Angka ini jauh tertinggal dibandingkan Badan Riset dan Inovasi Nasional (BRIN) dan Badan Pusat Statistik (BPS) yang serapannya mencapai lebih dari 40%.
"Meskipun bukan hanya serapan, namun ini kompetisi akuntabilitas dan nilai manfaat. Tapi Kemenbud harus berusaha lebih keras lagi menggesa pelaksanaan program," jelas Fikri.
Ia juga mengungkapkan kekagetannya atas usulan kenaikan anggaran yang fantastis dari Rp 827 miliar menjadi Rp 5,7 triliun. Menurutnya, Kementerian Kebudayaan harus memiliki narasi kuat untuk menjelaskan alasan penambahan anggaran sebesar Rp 4,7 triliun tersebut dalam pertemuan trilateral mendatang.
"Bukan hanya formal, namun pembahasan yang lebih substansial. Sehingga anggota Banggar dari Komisi X pun bisa memperjuangkan penguatan pembahasan di Badan Anggaran selanjutnya," papar legislator dari daerah pemilihan (Dapil) IX Jawa Tengah (Kabupaten Tegal, Kota Tegal, dan Kabupaten Brebes) ini.
Fikri juga meminta ada penjelasan dari Menteri Kebudayaan apakah sudah ada pembicaraan di luar forum resmi (trilateral meeting) mengenai anggaran yang sangat besar ini.

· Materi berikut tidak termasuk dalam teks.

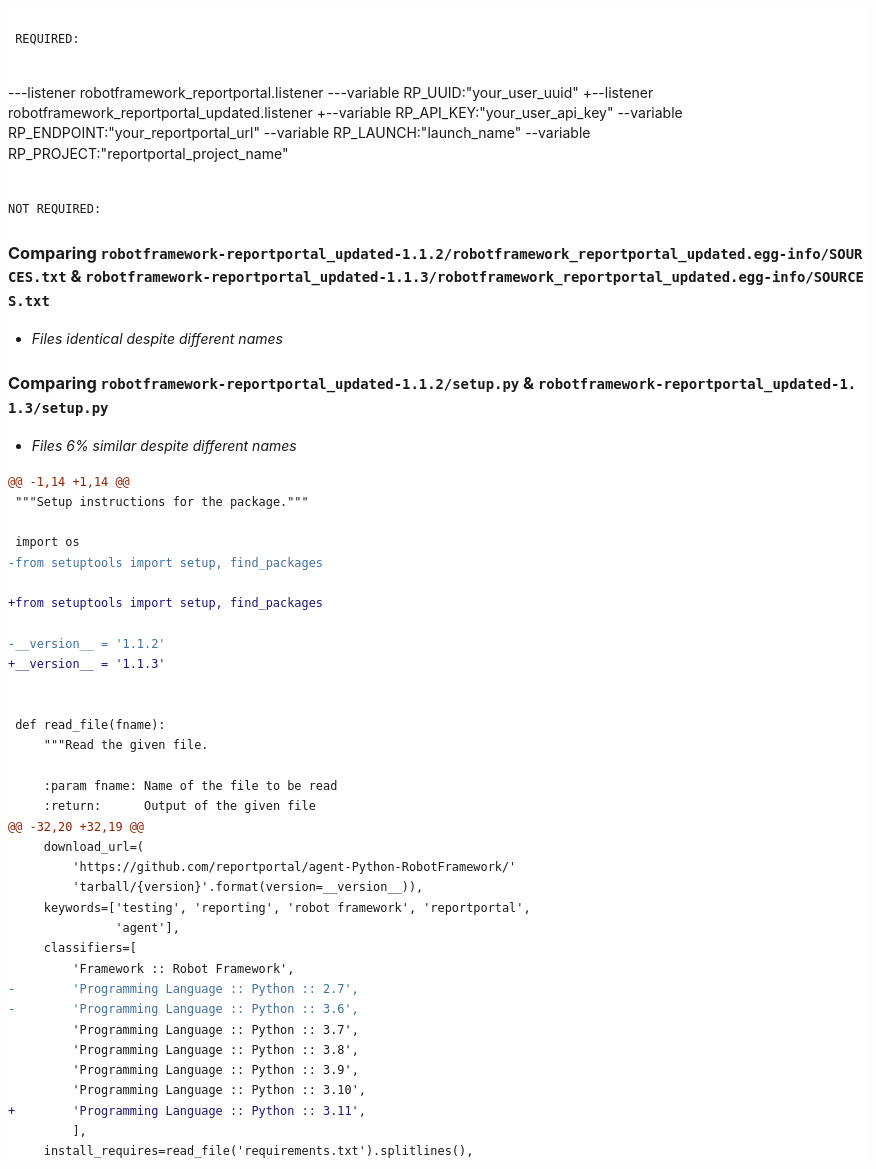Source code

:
 ```diff
 
 REQUIRED:
 
 ```
---listener robotframework_reportportal.listener
---variable RP_UUID:"your_user_uuid"
+--listener robotframework_reportportal_updated.listener
+--variable RP_API_KEY:"your_user_api_key"
 --variable RP_ENDPOINT:"your_reportportal_url"
 --variable RP_LAUNCH:"launch_name"
 --variable RP_PROJECT:"reportportal_project_name"
 ```
 
 NOT REQUIRED:
```

### Comparing `robotframework-reportportal_updated-1.1.2/robotframework_reportportal_updated.egg-info/SOURCES.txt` & `robotframework-reportportal_updated-1.1.3/robotframework_reportportal_updated.egg-info/SOURCES.txt`

 * *Files identical despite different names*

### Comparing `robotframework-reportportal_updated-1.1.2/setup.py` & `robotframework-reportportal_updated-1.1.3/setup.py`

 * *Files 6% similar despite different names*

```diff
@@ -1,14 +1,14 @@
 """Setup instructions for the package."""
 
 import os
-from setuptools import setup, find_packages
 
+from setuptools import setup, find_packages
 
-__version__ = '1.1.2'
+__version__ = '1.1.3'
 
 
 def read_file(fname):
     """Read the given file.
 
     :param fname: Name of the file to be read
     :return:      Output of the given file
@@ -32,20 +32,19 @@
     download_url=(
         'https://github.com/reportportal/agent-Python-RobotFramework/'
         'tarball/{version}'.format(version=__version__)),
     keywords=['testing', 'reporting', 'robot framework', 'reportportal',
               'agent'],
     classifiers=[
         'Framework :: Robot Framework',
-        'Programming Language :: Python :: 2.7',
-        'Programming Language :: Python :: 3.6',
         'Programming Language :: Python :: 3.7',
         'Programming Language :: Python :: 3.8',
         'Programming Language :: Python :: 3.9',
         'Programming Language :: Python :: 3.10',
+        'Programming Language :: Python :: 3.11',
         ],
     install_requires=read_file('requirements.txt').splitlines(),
```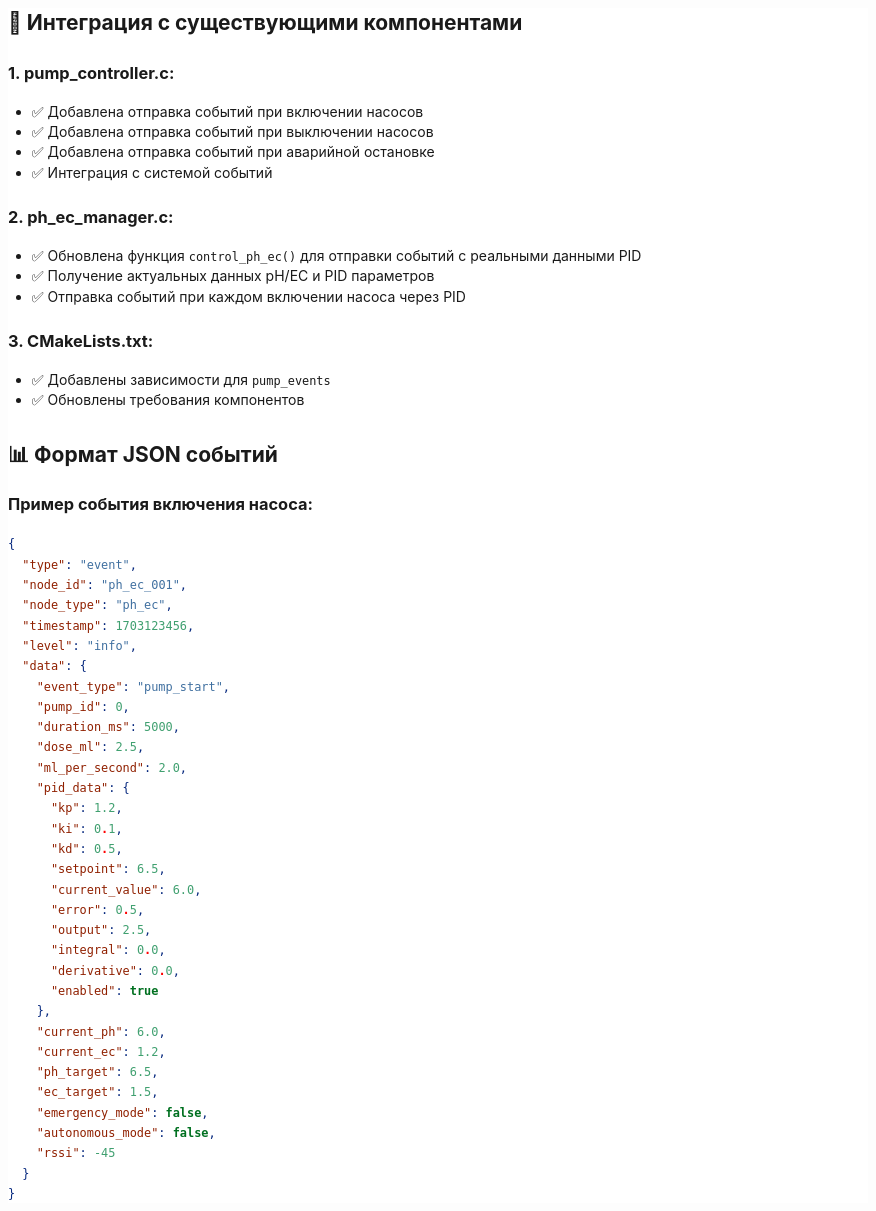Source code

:## 🔄 Интеграция с существующими компонентами

### **1. pump_controller.c:**
- ✅ Добавлена отправка событий при включении насосов
- ✅ Добавлена отправка событий при выключении насосов
- ✅ Добавлена отправка событий при аварийной остановке
- ✅ Интеграция с системой событий

### **2. ph_ec_manager.c:**
- ✅ Обновлена функция `control_ph_ec()` для отправки событий с реальными данными PID
- ✅ Получение актуальных данных pH/EC и PID параметров
- ✅ Отправка событий при каждом включении насоса через PID

### **3. CMakeLists.txt:**
- ✅ Добавлены зависимости для `pump_events`
- ✅ Обновлены требования компонентов

## 📊 Формат JSON событий

### **Пример события включения насоса:**
```json
{
  "type": "event",
  "node_id": "ph_ec_001",
  "node_type": "ph_ec",
  "timestamp": 1703123456,
  "level": "info",
  "data": {
    "event_type": "pump_start",
    "pump_id": 0,
    "duration_ms": 5000,
    "dose_ml": 2.5,
    "ml_per_second": 2.0,
    "pid_data": {
      "kp": 1.2,
      "ki": 0.1,
      "kd": 0.5,
      "setpoint": 6.5,
      "current_value": 6.0,
      "error": 0.5,
      "output": 2.5,
      "integral": 0.0,
      "derivative": 0.0,
      "enabled": true
    },
    "current_ph": 6.0,
    "current_ec": 1.2,
    "ph_target": 6.5,
    "ec_target": 1.5,
    "emergency_mode": false,
    "autonomous_mode": false,
    "rssi": -45
  }
}
```
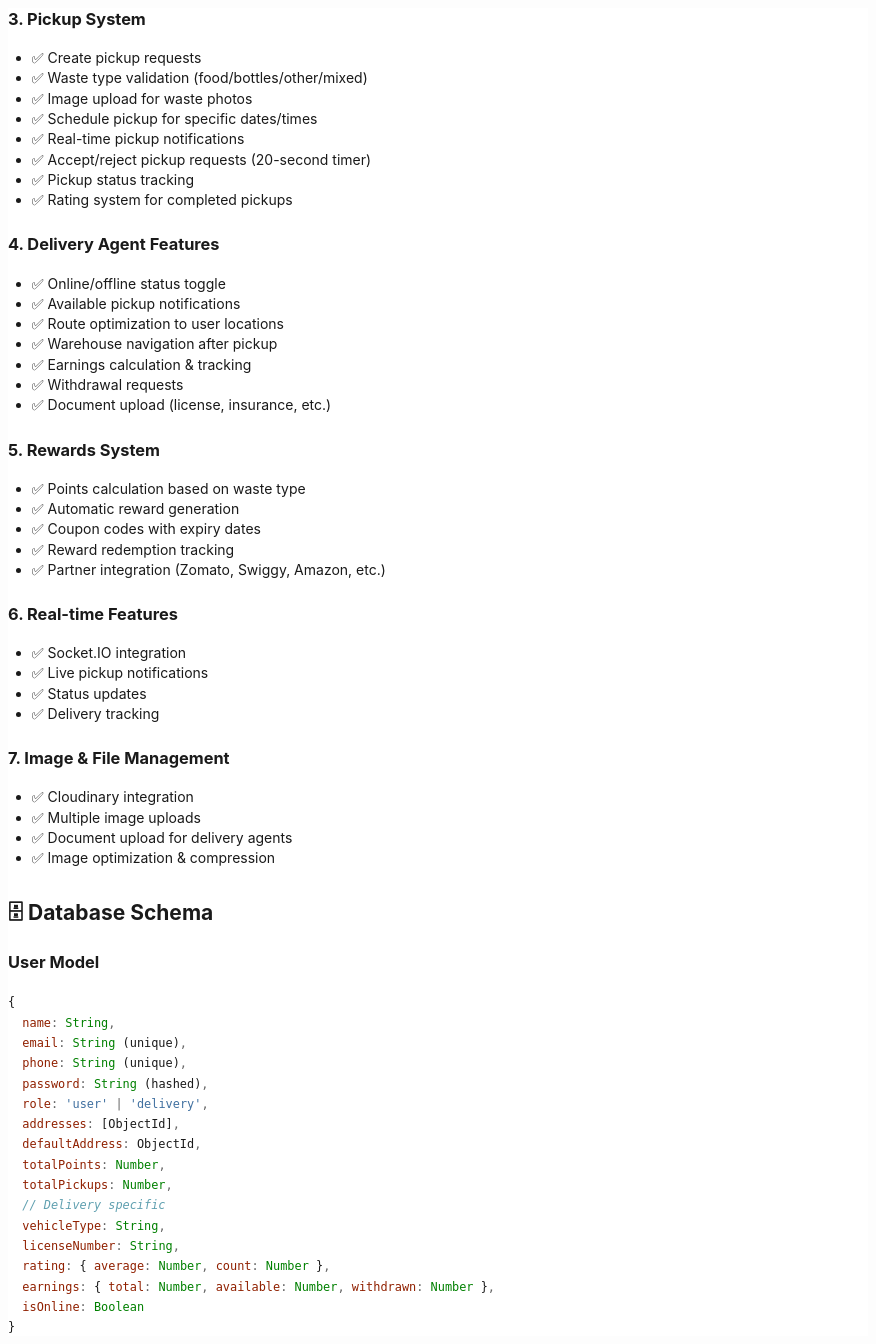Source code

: ### 3. Pickup System
- ✅ Create pickup requests
- ✅ Waste type validation (food/bottles/other/mixed)
- ✅ Image upload for waste photos
- ✅ Schedule pickup for specific dates/times
- ✅ Real-time pickup notifications
- ✅ Accept/reject pickup requests (20-second timer)
- ✅ Pickup status tracking
- ✅ Rating system for completed pickups

### 4. Delivery Agent Features
- ✅ Online/offline status toggle
- ✅ Available pickup notifications
- ✅ Route optimization to user locations
- ✅ Warehouse navigation after pickup
- ✅ Earnings calculation & tracking
- ✅ Withdrawal requests
- ✅ Document upload (license, insurance, etc.)

### 5. Rewards System
- ✅ Points calculation based on waste type
- ✅ Automatic reward generation
- ✅ Coupon codes with expiry dates
- ✅ Reward redemption tracking
- ✅ Partner integration (Zomato, Swiggy, Amazon, etc.)

### 6. Real-time Features
- ✅ Socket.IO integration
- ✅ Live pickup notifications
- ✅ Status updates
- ✅ Delivery tracking

### 7. Image & File Management
- ✅ Cloudinary integration
- ✅ Multiple image uploads
- ✅ Document upload for delivery agents
- ✅ Image optimization & compression

## 🗄️ Database Schema

### User Model
```javascript
{
  name: String,
  email: String (unique),
  phone: String (unique),
  password: String (hashed),
  role: 'user' | 'delivery',
  addresses: [ObjectId],
  defaultAddress: ObjectId,
  totalPoints: Number,
  totalPickups: Number,
  // Delivery specific
  vehicleType: String,
  licenseNumber: String,
  rating: { average: Number, count: Number },
  earnings: { total: Number, available: Number, withdrawn: Number },
  isOnline: Boolean
}
```
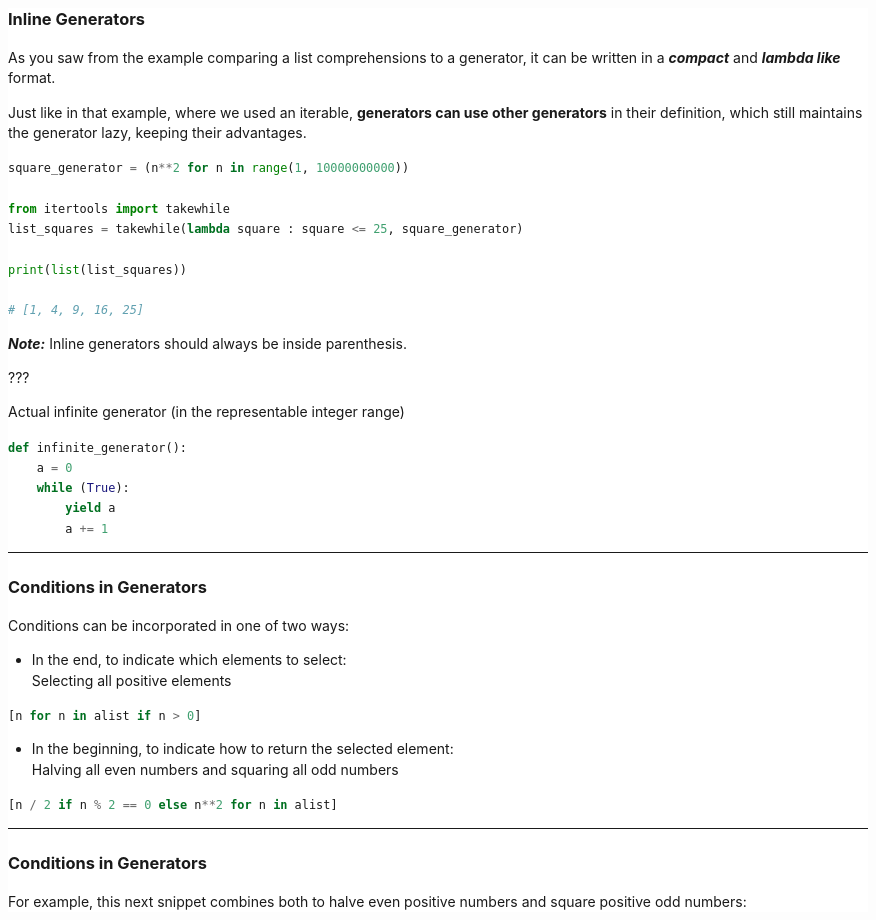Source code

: 
### Inline Generators

As you saw from the example comparing a list comprehensions to a generator, it can be written in a ***compact*** and ***lambda like*** format.

Just like in that example, where we used an iterable, **generators can use other generators** in their definition, which still maintains the generator lazy, keeping their advantages.

```py
square_generator = (n**2 for n in range(1, 10000000000))

from itertools import takewhile
list_squares = takewhile(lambda square : square <= 25, square_generator)

print(list(list_squares))

# [1, 4, 9, 16, 25]
```

***Note:*** Inline generators should always be inside parenthesis.

???

Actual infinite generator (in the representable integer range)

```py
def infinite_generator():
    a = 0
    while (True):
        yield a
        a += 1
```

---

### Conditions in Generators

Conditions can be incorporated in one of two ways:
- In the end, to indicate which elements to select:  
Selecting all positive elements
```py
[n for n in alist if n > 0]  
```
- In the beginning, to indicate how to return the selected element:  
Halving all even numbers and squaring all odd numbers
```py
[n / 2 if n % 2 == 0 else n**2 for n in alist]
```

---

### Conditions in Generators

For example, this next snippet combines both to halve even positive numbers and square positive odd numbers:
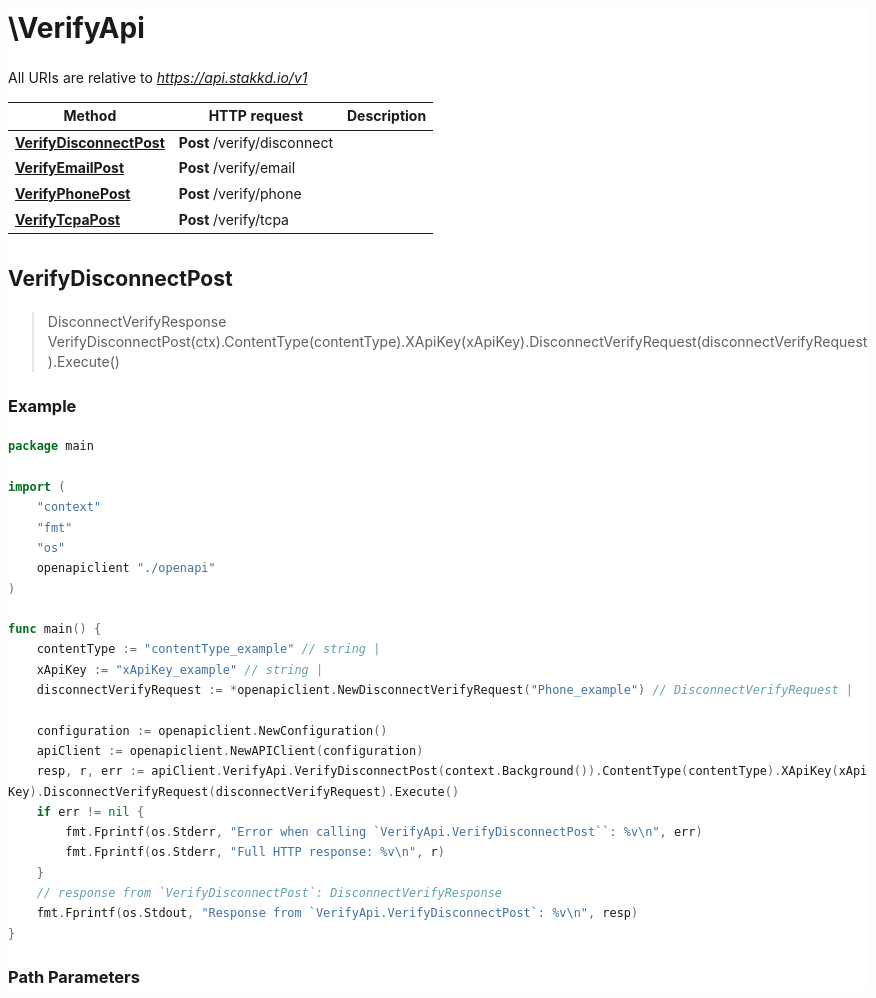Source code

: # \VerifyApi

All URIs are relative to *https://api.stakkd.io/v1*

Method | HTTP request | Description
------------- | ------------- | -------------
[**VerifyDisconnectPost**](VerifyApi.md#VerifyDisconnectPost) | **Post** /verify/disconnect | 
[**VerifyEmailPost**](VerifyApi.md#VerifyEmailPost) | **Post** /verify/email | 
[**VerifyPhonePost**](VerifyApi.md#VerifyPhonePost) | **Post** /verify/phone | 
[**VerifyTcpaPost**](VerifyApi.md#VerifyTcpaPost) | **Post** /verify/tcpa | 



## VerifyDisconnectPost

> DisconnectVerifyResponse VerifyDisconnectPost(ctx).ContentType(contentType).XApiKey(xApiKey).DisconnectVerifyRequest(disconnectVerifyRequest).Execute()



### Example

```go
package main

import (
    "context"
    "fmt"
    "os"
    openapiclient "./openapi"
)

func main() {
    contentType := "contentType_example" // string | 
    xApiKey := "xApiKey_example" // string | 
    disconnectVerifyRequest := *openapiclient.NewDisconnectVerifyRequest("Phone_example") // DisconnectVerifyRequest | 

    configuration := openapiclient.NewConfiguration()
    apiClient := openapiclient.NewAPIClient(configuration)
    resp, r, err := apiClient.VerifyApi.VerifyDisconnectPost(context.Background()).ContentType(contentType).XApiKey(xApiKey).DisconnectVerifyRequest(disconnectVerifyRequest).Execute()
    if err != nil {
        fmt.Fprintf(os.Stderr, "Error when calling `VerifyApi.VerifyDisconnectPost``: %v\n", err)
        fmt.Fprintf(os.Stderr, "Full HTTP response: %v\n", r)
    }
    // response from `VerifyDisconnectPost`: DisconnectVerifyResponse
    fmt.Fprintf(os.Stdout, "Response from `VerifyApi.VerifyDisconnectPost`: %v\n", resp)
}
```

### Path Parameters
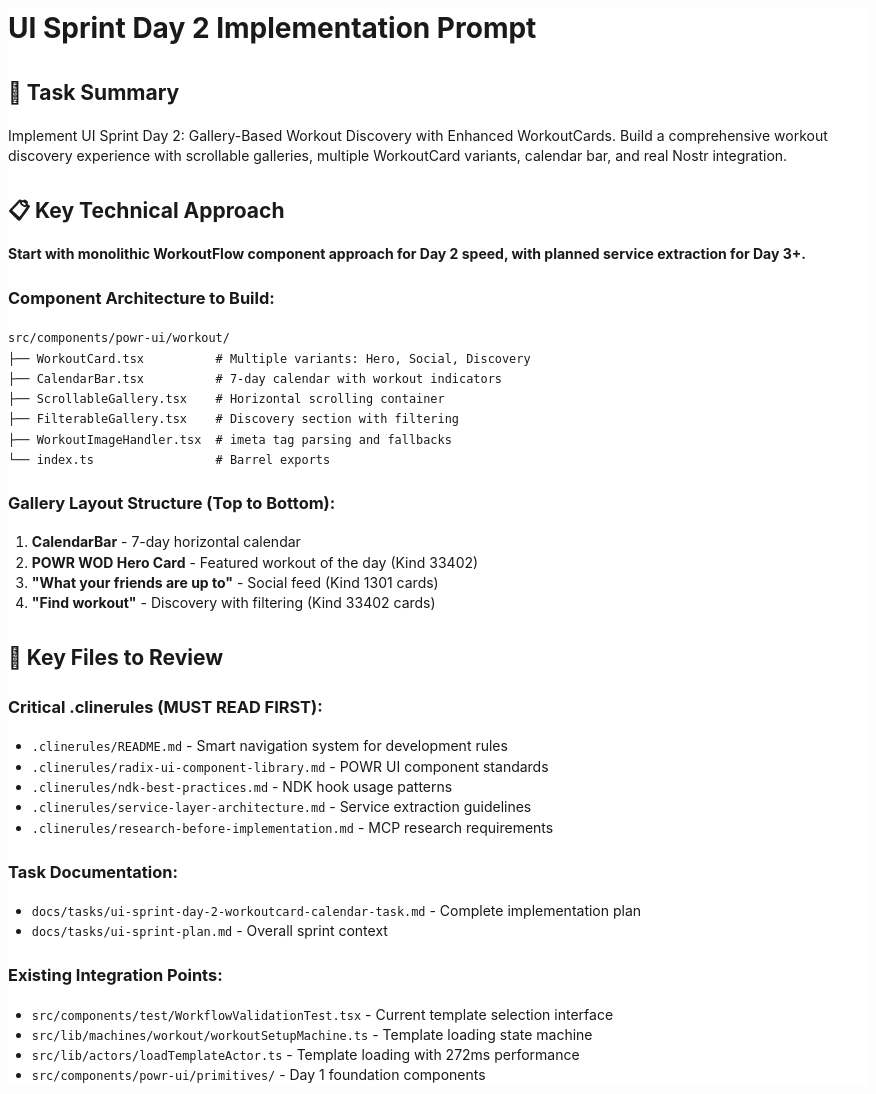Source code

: # UI Sprint Day 2 Implementation Prompt

## 🎯 Task Summary

Implement UI Sprint Day 2: Gallery-Based Workout Discovery with Enhanced WorkoutCards. Build a comprehensive workout discovery experience with scrollable galleries, multiple WorkoutCard variants, calendar bar, and real Nostr integration.

## 📋 Key Technical Approach

**Start with monolithic WorkoutFlow component approach for Day 2 speed, with planned service extraction for Day 3+.**

### **Component Architecture to Build:**
```
src/components/powr-ui/workout/
├── WorkoutCard.tsx          # Multiple variants: Hero, Social, Discovery
├── CalendarBar.tsx          # 7-day calendar with workout indicators
├── ScrollableGallery.tsx    # Horizontal scrolling container
├── FilterableGallery.tsx    # Discovery section with filtering
├── WorkoutImageHandler.tsx  # imeta tag parsing and fallbacks
└── index.ts                 # Barrel exports
```

### **Gallery Layout Structure (Top to Bottom):**
1. **CalendarBar** - 7-day horizontal calendar
2. **POWR WOD Hero Card** - Featured workout of the day (Kind 33402)
3. **"What your friends are up to"** - Social feed (Kind 1301 cards)
4. **"Find workout"** - Discovery with filtering (Kind 33402 cards)

## 🔗 Key Files to Review

### **Critical .clinerules (MUST READ FIRST):**
- `.clinerules/README.md` - Smart navigation system for development rules
- `.clinerules/radix-ui-component-library.md` - POWR UI component standards
- `.clinerules/ndk-best-practices.md` - NDK hook usage patterns
- `.clinerules/service-layer-architecture.md` - Service extraction guidelines
- `.clinerules/research-before-implementation.md` - MCP research requirements

### **Task Documentation:**
- `docs/tasks/ui-sprint-day-2-workoutcard-calendar-task.md` - Complete implementation plan
- `docs/tasks/ui-sprint-plan.md` - Overall sprint context

### **Existing Integration Points:**
- `src/components/test/WorkflowValidationTest.tsx` - Current template selection interface
- `src/lib/machines/workout/workoutSetupMachine.ts` - Template loading state machine
- `src/lib/actors/loadTemplateActor.ts` - Template loading with 272ms performance
- `src/components/powr-ui/primitives/` - Day 1 foundation components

"Sesuai Undang-Undang Nomor 5 Tahun 2017 tentang Pemajuan Kebudayaan, kebudayaan seharusnya bukan 'cost center' yang hanya menghabiskan anggaran. Melainkan, kebudayaan dapat menjadi 'sumber ekonomis' yang memajukan bangsa dan menjadikan Indonesia lebih beradab serta berbudaya," jelas Fikri.
Terakhir, Fikri juga menyoroti kondisi memprihatinkan para budayawan, terutama setelah pandemi COVID-19. Banyak budayawan kesulitan mengakses sarana untuk tampil dan berkomunikasi, bahkan ada yang terpaksa menjual alat musik demi bertahan hidup.
Atas dasar itu, Fikri berharap dana Indonesiana dapat menjadi "secercah harapan" bagi mereka.
“Faktanya dana Indonesiana dikeluhkan para budayawan yang susah mengakses dan sangat berbelit belit prosedurnya. Sehingga sangat sedikit dari mereka yang dapat memanfaatkannya,” pungkasnya. (tn/aha)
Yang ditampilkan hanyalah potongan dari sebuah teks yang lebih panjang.